Por último, a presença de ácido fosfórico pode ainda causar redução de absorção de cálcio pelo organismo. “De forma simples, é possível dizer que o fósforo impacta na absorção de cálcio. Então o consumo excessivo pode dificultar essa absorção. Mas o fato é que a substituição do açúcar não traz nenhum benefício, não há nenhum nutriente nesses refrigerantes, eles continuam sendo um ultraprocessado”, explica Luisa Gazola Lage, do Núcleo de Pesquisas Epidemiológicas em Nutrição e Saúde da USP.
“Entre os ultraprocessados, os refrigerantes são muito emblemáticos, porque não faziam parte da alimentação até pouco tempo. E eles não agregam em absolutamente nada! Não podemos nem dizer que não fazem mal, porque as evidências mostram o contrário. Os sucos naturais têm mais calorias, mas pelo menos têm nutrientes. Para cortar calorias, tomem água”, complementa Canella.
Se em adultos, os riscos de toxicidade preocupam, com crianças pode ser ainda pior. “A quantidade de consumo de edulcorantes considerada segura vale para todas as faixas etárias, mas e o público infantil? As crianças são proporcionalmente menores, então existem questionamentos sobre esse dado de toxicidade entre elas”, afirma Ribeiro.

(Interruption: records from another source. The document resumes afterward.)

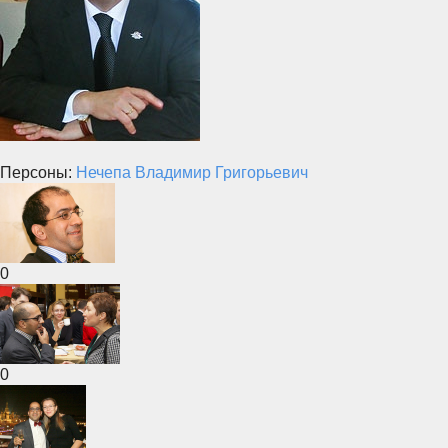
Персоны:
Нечепа Владимир Григорьевич
0
0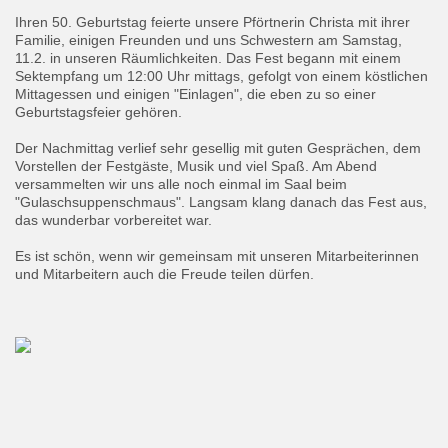
Ihren 50. Geburtstag feierte unsere Pförtnerin Christa mit ihrer
Familie, einigen Freunden und uns Schwestern am Samstag,
11.2. in unseren Räumlichkeiten. Das Fest begann mit einem
Sektempfang um 12:00 Uhr mittags, gefolgt von einem köstlichen
Mittagessen und einigen "Einlagen", die eben zu so einer
Geburtstagsfeier gehören.
Der Nachmittag verlief sehr gesellig mit guten Gesprächen, dem
Vorstellen der Festgäste, Musik und viel Spaß. Am Abend
versammelten wir uns alle noch einmal im Saal beim
"Gulaschsuppenschmaus". Langsam klang danach das Fest aus,
das wunderbar vorbereitet war.
Es ist schön, wenn wir gemeinsam mit unseren Mitarbeiterinnen
und Mitarbeitern auch die Freude teilen dürfen.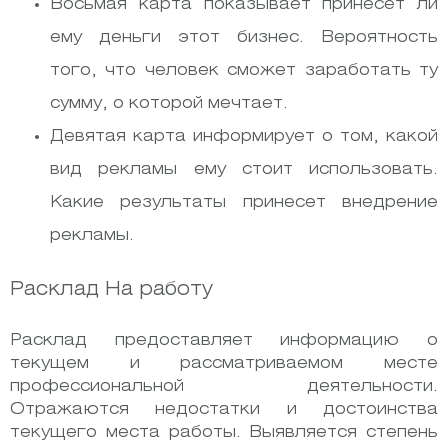
Восьмая карта показывает принесет ли
ему деньги этот бизнес. Вероятность
того, что человек сможет заработать ту
сумму, о которой мечтает.
Девятая карта информирует о том, какой
вид рекламы ему стоит использовать.
Какие результаты принесет внедрение
рекламы.
Расклад На работу
Расклад предоставляет информацию о
текущем и рассматриваемом месте
профессиональной деятельности.
Отражаются недостатки и достоинства
текущего места работы. Выявляется степень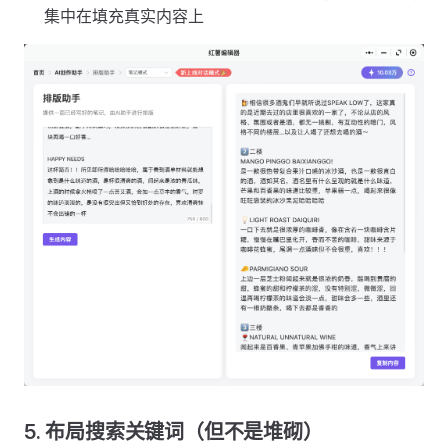
集中在填充真实内容上
5. 布局搜索关键词（但不是堆砌）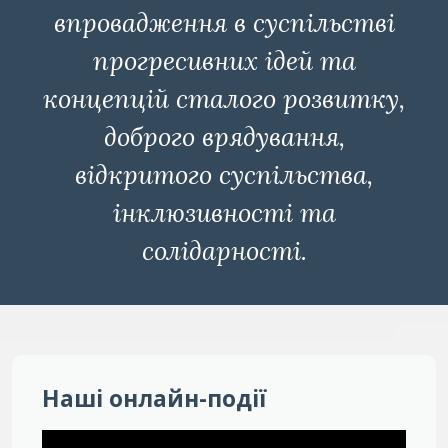
впровадження в суспільстві
прогресивних ідей та
концепцій сталого розвитку,
доброго врядування,
відкритого суспільства,
інклюзивності та
солідарності.
Наші онлайн-події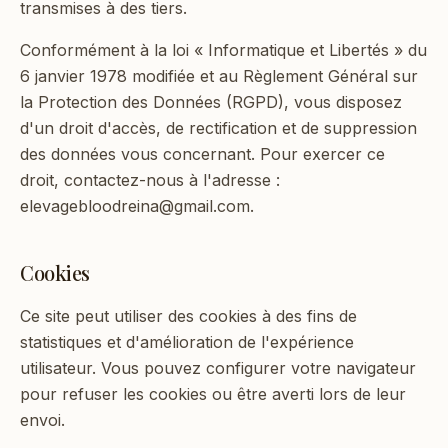
transmises à des tiers.
Conformément à la loi « Informatique et Libertés » du
6 janvier 1978 modifiée et au Règlement Général sur
la Protection des Données (RGPD), vous disposez
d'un droit d'accès, de rectification et de suppression
des données vous concernant. Pour exercer ce
droit, contactez-nous à l'adresse :
elevagebloodreina@gmail.com
.
Cookies
Ce site peut utiliser des cookies à des fins de
statistiques et d'amélioration de l'expérience
utilisateur. Vous pouvez configurer votre navigateur
pour refuser les cookies ou être averti lors de leur
envoi.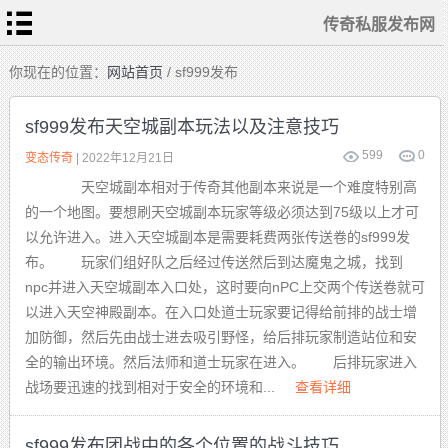
传奇私服发布网
首
你现在的位置：
网站首页
/ sf999发布
页
传
奇
sf999发布天空城副本玩法以及注意技巧
私
服
599
0
变
变态传奇
| 2022年12月21日
态
传
天空城副本相对于传奇其他副本来说是一个难度特别高
奇
1.76
的一个地图。要想刷天空城副本玩家等级必须达到75级以上才可
复
古
以允许进入。进入天空城副本是需要耗费两张传送卷的sf999发
迷
失
布。 玩家们组好队之后经过传送然后到达魔鬼之城，找到
传
奇
npc并进入天空城副本入口处，这时要向nPC上交两个传送卷就可
单
职
以进入天空神殿副本。在入口处道士玩家要记得给前排的战士增
业
传
奇
加防御，然后先由战士进去吸引野怪，给后排玩家制造站位和安
全的输出环境。然后法师和道士玩家在进入。 后排玩家进入
战场要迅速的找到相对于安全的环境和...
查看详细
sf999发布团战中的各个位置的战斗技巧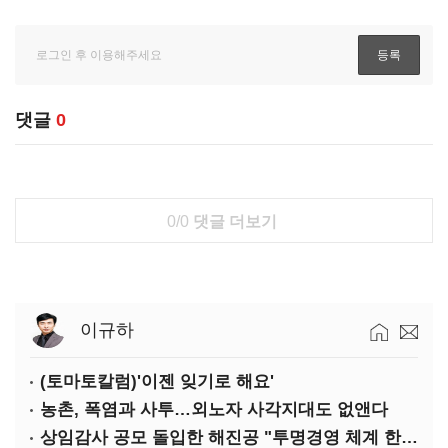
댓글
0
0/0
댓글 더보기
이규하
(토마토칼럼)'이젠 잊기로 해요'
농촌, 폭염과 사투…외노자 사각지대도 없앤다
상임감사 공모 돌입한 해진공 "투명경영 체계 한층 강화"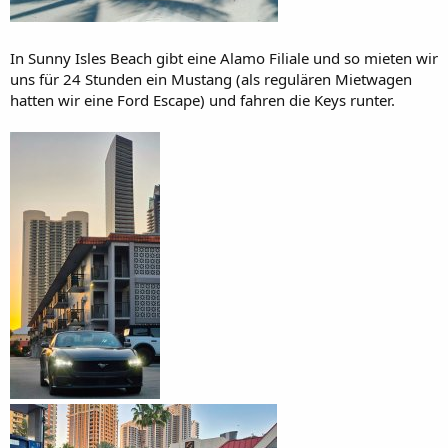
In Sunny Isles Beach gibt eine Alamo Filiale und so mieten wir
uns für 24 Stunden ein Mustang (als regulären Mietwagen
hatten wir eine Ford Escape) und fahren die Keys runter.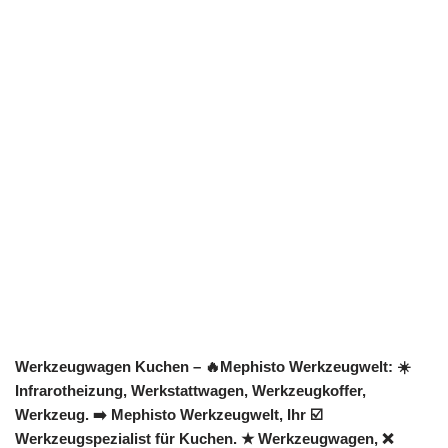
Werkzeugwagen Kuchen – 🔥Mephisto Werkzeugwelt: ☀️
Infrarotheizung, Werkstattwagen, Werkzeugkoffer,
Werkzeug. ➡️ Mephisto Werkzeugwelt, Ihr ☑️
Werkzeugspezialist für Kuchen. ★ Werkzeugwagen, ❌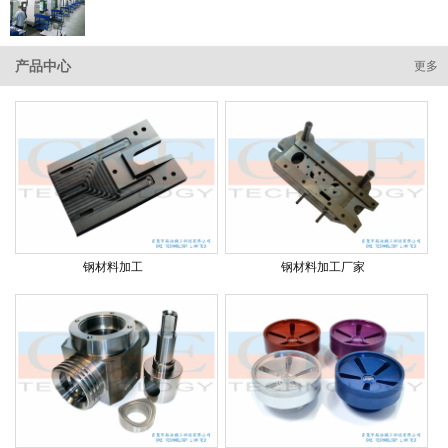
产品中心
更多
钢材料加工
钢材料加工厂家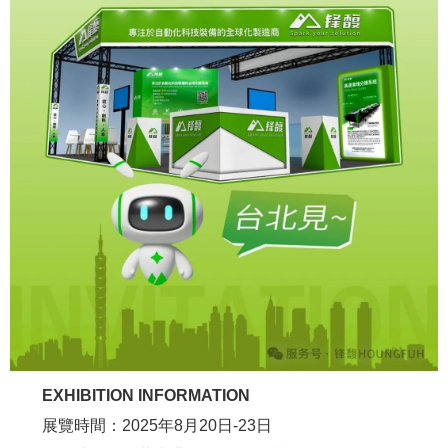
EXHIBITION INFORMATION
展覽時間：2025年8月20日-23日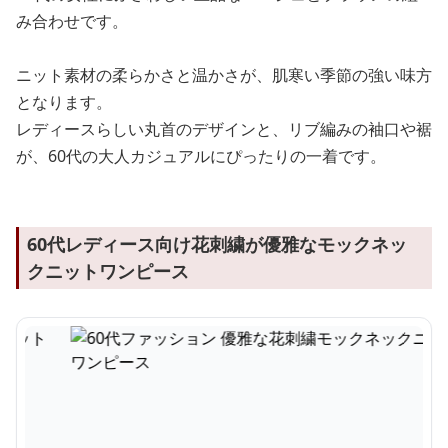
み合わせです。
ニット素材の柔らかさと温かさが、肌寒い季節の強い味方
となります。
レディースらしい丸首のデザインと、リブ編みの袖口や裾
が、60代の大人カジュアルにぴったりの一着です。
60代レディース向け花刺繍が優雅なモックネッ
クニットワンピース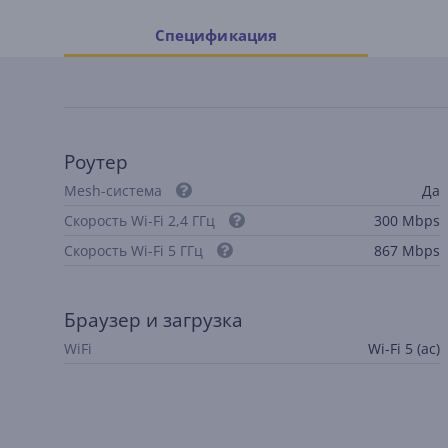
Спецификация
Pоутер
Mesh-система
Да
Скорость Wi-Fi 2,4 ГГц
300 Mbps
Скорость Wi-Fi 5 ГГц
867 Mbps
Браузер и загрузка
WiFi
Wi-Fi 5 (ac)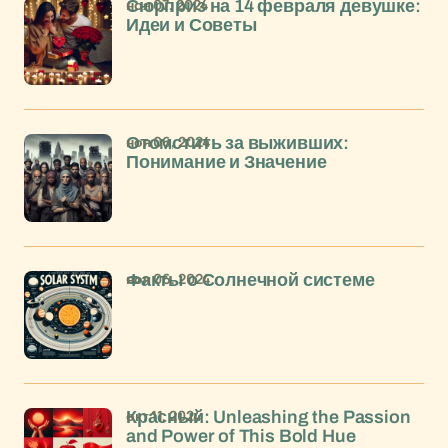
ноя 07, 2024
Сюрприз на 14 февраля девушке:
Идеи и Советы
ноя 06, 2024
Отомстить за выживших:
Понимание и Значение
ноя 06, 2024
Факты о Солнечной системе
окт 11, 2024
Красный: Unleashing the Passion
and Power of This Bold Hue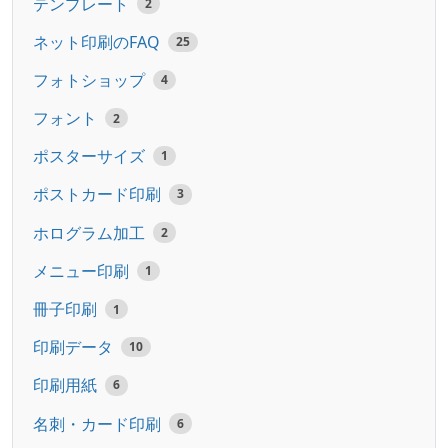
テンプレート
2
ネット印刷のFAQ
25
フォトショップ
4
フォント
2
ポスターサイズ
1
ポストカード印刷
3
ホログラム加工
2
メニュー印刷
1
冊子印刷
1
印刷データ
10
印刷用紙
6
名刺・カード印刷
6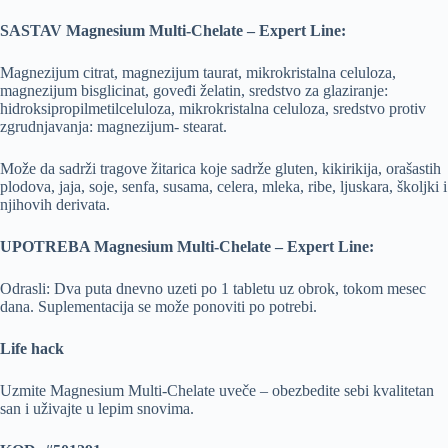
SASTAV Magnesium Multi-Chelate – Expert Line:
Magnezijum citrat, magnezijum taurat, mikrokristalna celuloza,
magnezijum bisglicinat, goveđi želatin, sredstvo za glaziranje:
hidroksipropilmetilceluloza, mikrokristalna celuloza, sredstvo protiv
zgrudnjavanja: magnezijum- stearat.
Može da sadrži tragove žitarica koje sadrže gluten, kikirikija, orašastih
plodova, jaja, soje, senfa, susama, celera, mleka, ribe, ljuskara, školjki i
njihovih derivata.
UPOTREBA Magnesium Multi-Chelate – Expert Line:
Odrasli: Dva puta dnevno uzeti po 1 tabletu uz obrok, tokom mesec
dana. Suplementacija se može ponoviti po potrebi.
Life hack
Uzmite Magnesium Multi-Chelate uveče – obezbedite sebi kvalitetan
san i uživajte u lepim snovima.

Vale lembrar que recentemente foi publicada a revisão mais ampla feita até aqui sobre evidências científicas associadas ao consumo de ultraprocessados. Os pesquisadores encontraram uma associação com 32 agravos de saúde, incluindo diabetes, enfermidades cardiovasculares e morte prematura.
“Doenças crônicas se desenvolvem a longo prazo, de forma silenciosa, então, qualquer coisa que afete o desenvolvimento das crianças pode ser irreversível. Isso acontece não só pelo consumo dessas substâncias, mas também pela substituição de alimentos saudáveis por elas. E é uma fase de formação do hábito alimentar – e esses são alimentos hiper palatáveis. As crianças vão preferi-los no lugar de coisas saudáveis”, complementa Gazola.
“Tem edulcorante também na gelatina, no biscoito, então é difícil hoje estimar se as pessoas estão consumindo uma quantidade segura ou não.”
Daniela Canella, pesquisadora do Nupens
Saída pelo rótulo
A indústria de refrigerantes se defende com o argumento de que o uso de adoçantes está abaixo do máximo recomendado pela OMS. De fato, uma latinha de 350 ml de Coca, por exemplo, tem 42 mg de aspartame, 52,5 mg acessulfame de potássio, e 94,5 mg de edulcorante ciclamato de sódio – os três são adoçantes artificiais. Até chegar aos limites estabelecidos pela organização, uma pessoa precisaria tomar dezenas de litros de refrigerante zero por dia.
O problema é que os edulcorantes não estão presentes apenas nos refrigerantes. “Tem edulcorante também na gelatina, no biscoito, então é difícil hoje estimar se as pessoas estão consumindo uma quantidade segura ou não. A legislação define a quantidade de cada alimento, então essa combinação com outros produtos é uma dificuldade para entender o potencial de toxicidade na alimentação”, diz Canella.
É por isso que o Idec, durante o debate sobre a nova rotulagem, defendeu o estabelecimento de alertas também para a presença destes aditivos, como aconteceu na Argentina e no México recentemente. À época, a Anvisa afirmou não haver evidências suficientes de que os adoçantes pudessem ser nocivos. A agência não levou em conta, porém, que o alerta para açúcares poderia levar a uma substituição massiva por adoçantes, como se deu no Chile.
“A agenda regulatória da Anvisa deste ano prevê a discussão sobre edulcorantes. Como eles não são nutrientes, aparecem numa regra de rotulagem geral. Com essa justificativa o alerta sobre edulcorantes não passou”, conta Ribeiro. As outras duas pesquisadoras ouvidas pelo Joio também mencionaram a importância em criar alertas sobre a presença destes aditivos.